Jim Cramer, the host of CNBC’s “Mad Money,” has weighed in on Tesla Inc.’s TSLA recent stock performance, which has seen a significant decline.
What Happened: On Tuesday, Tesla’s stock took a hit, falling by almost 5%. The dip was attributed to weak shipment numbers in China and a temporary shutdown of the company’s German factory. This has resulted in a 27% year-to-date decline for the electric vehicle (EV) manufacturer, reported CNBC on Tuesday.
Cramer, who had earlier in 2024 suggested that Tesla be removed from the elite group of “Magnificent Seven” stocks, said, “It was magnificent.”
See Also: Tesla’s LA Supercharger Installs First Movie Screen For Drive-In: Will Doge Payments Be Accepted?

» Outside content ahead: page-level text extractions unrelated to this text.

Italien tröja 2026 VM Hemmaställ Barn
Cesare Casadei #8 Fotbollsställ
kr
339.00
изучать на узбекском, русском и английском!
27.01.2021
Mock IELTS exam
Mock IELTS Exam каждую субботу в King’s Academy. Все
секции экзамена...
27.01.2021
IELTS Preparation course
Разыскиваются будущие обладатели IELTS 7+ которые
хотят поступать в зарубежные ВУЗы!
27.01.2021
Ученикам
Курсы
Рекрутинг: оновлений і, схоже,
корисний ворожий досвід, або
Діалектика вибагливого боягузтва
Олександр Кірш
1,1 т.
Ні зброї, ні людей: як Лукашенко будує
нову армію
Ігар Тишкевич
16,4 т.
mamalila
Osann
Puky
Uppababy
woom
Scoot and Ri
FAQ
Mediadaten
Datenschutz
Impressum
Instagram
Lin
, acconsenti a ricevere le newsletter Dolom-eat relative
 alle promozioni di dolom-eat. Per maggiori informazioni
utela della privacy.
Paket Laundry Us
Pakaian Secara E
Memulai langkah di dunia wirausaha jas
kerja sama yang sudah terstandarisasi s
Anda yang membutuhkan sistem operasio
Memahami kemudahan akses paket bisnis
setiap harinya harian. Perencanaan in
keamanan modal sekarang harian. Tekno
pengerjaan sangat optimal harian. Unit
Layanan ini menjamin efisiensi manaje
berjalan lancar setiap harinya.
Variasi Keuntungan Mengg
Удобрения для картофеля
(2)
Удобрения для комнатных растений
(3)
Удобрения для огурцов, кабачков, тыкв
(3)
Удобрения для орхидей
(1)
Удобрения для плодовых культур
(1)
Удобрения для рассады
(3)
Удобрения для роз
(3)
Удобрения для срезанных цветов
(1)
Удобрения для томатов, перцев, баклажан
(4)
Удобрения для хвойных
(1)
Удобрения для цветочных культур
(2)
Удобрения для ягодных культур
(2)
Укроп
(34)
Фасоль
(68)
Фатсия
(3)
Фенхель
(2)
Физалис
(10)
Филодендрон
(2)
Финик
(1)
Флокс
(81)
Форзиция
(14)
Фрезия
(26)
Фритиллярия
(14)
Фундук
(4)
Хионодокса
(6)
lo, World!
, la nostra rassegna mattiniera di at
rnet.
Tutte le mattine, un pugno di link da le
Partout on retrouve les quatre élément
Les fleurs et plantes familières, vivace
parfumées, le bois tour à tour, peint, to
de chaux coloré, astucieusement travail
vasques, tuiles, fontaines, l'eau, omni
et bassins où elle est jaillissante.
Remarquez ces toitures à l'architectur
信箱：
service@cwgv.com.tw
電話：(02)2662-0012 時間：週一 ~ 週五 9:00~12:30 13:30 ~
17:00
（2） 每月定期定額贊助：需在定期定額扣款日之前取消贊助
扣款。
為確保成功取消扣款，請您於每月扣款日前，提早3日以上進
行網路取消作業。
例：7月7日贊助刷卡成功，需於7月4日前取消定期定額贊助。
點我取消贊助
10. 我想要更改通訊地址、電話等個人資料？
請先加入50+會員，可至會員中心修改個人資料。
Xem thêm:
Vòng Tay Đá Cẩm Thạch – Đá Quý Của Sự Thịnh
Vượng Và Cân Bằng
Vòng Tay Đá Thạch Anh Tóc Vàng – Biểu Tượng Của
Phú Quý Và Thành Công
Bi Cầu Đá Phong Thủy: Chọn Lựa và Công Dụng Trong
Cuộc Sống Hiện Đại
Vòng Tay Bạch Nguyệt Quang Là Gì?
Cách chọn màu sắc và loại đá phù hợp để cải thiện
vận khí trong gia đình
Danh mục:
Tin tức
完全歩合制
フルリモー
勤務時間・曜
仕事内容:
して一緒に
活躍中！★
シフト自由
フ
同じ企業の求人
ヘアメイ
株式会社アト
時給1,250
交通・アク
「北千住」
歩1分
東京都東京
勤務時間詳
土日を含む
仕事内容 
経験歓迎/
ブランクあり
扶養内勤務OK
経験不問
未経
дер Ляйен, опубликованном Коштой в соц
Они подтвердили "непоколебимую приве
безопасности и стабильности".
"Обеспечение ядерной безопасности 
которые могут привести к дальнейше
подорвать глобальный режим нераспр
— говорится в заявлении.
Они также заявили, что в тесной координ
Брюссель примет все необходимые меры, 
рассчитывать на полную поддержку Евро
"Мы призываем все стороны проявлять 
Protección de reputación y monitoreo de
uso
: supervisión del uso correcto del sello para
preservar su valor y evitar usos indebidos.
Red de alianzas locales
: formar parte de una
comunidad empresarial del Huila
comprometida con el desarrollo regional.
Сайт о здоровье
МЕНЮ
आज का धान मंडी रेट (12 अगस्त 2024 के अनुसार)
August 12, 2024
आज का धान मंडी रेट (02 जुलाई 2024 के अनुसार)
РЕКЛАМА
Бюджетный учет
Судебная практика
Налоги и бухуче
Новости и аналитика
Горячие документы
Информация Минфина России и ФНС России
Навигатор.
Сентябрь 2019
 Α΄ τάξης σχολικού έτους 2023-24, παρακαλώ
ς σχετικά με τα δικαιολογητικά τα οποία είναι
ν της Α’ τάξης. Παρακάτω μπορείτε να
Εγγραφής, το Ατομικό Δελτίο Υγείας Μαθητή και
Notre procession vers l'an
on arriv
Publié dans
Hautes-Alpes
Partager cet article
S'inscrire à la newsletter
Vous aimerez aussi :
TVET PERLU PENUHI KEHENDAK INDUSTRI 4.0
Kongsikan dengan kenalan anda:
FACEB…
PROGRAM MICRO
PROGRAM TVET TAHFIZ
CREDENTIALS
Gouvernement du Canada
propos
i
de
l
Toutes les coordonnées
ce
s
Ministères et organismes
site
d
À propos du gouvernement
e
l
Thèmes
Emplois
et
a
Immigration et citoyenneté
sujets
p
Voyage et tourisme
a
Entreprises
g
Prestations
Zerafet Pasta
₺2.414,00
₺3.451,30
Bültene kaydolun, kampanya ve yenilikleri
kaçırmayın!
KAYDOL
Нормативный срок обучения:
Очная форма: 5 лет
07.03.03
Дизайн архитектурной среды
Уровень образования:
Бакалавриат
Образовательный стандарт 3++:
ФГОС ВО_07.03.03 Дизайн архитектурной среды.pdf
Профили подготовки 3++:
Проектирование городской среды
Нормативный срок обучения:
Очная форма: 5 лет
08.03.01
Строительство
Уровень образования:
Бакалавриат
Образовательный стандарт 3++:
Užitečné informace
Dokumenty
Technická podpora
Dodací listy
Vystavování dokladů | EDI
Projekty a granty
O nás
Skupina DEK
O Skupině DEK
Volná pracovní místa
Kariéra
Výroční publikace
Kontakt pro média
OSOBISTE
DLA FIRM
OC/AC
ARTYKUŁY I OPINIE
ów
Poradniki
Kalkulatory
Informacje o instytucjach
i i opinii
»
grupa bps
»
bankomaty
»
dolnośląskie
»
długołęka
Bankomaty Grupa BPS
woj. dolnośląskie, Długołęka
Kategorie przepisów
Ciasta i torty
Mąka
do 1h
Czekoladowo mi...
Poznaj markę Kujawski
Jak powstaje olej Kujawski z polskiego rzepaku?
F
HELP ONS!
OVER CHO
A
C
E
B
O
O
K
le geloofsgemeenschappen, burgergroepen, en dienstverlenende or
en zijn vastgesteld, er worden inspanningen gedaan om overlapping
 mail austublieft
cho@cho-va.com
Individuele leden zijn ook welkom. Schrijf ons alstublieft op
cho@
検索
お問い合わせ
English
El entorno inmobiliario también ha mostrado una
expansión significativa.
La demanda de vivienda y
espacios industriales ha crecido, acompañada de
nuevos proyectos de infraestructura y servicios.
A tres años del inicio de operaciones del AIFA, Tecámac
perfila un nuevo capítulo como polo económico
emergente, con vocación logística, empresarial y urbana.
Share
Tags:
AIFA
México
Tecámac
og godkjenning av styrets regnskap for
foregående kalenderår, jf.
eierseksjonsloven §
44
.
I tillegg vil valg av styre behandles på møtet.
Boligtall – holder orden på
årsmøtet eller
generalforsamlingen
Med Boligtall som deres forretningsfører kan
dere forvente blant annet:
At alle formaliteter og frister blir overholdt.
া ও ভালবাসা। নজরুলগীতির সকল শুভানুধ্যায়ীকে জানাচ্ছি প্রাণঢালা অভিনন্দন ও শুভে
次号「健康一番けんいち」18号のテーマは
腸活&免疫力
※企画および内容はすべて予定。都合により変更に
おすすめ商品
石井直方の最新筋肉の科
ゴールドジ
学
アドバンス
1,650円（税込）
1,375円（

Why It Matters: Tesla recently faced production halts and price hikes in China. These issues, coupled with a diminishing demand for EVs in the U.S., have led to a significant decline in Tesla’s stock value and raised concerns about its future performance.
CEO Elon Musk‘s $56 billion pay package is also currently under scrutiny. Some shareholders have written to the Delaware Court of Chancery in support of Musk, arguing that the nullification of his 2018 compensation package would not be financially beneficial to them.
Additionally, the company’s energy storage business has been touted as the next big revenue driver, as its core EV manufacturing business faces a downturn. However, analysts have questioned the merits of this thesis, with some pointing out that the value of Tesla’s battery assembly business is significantly inflated.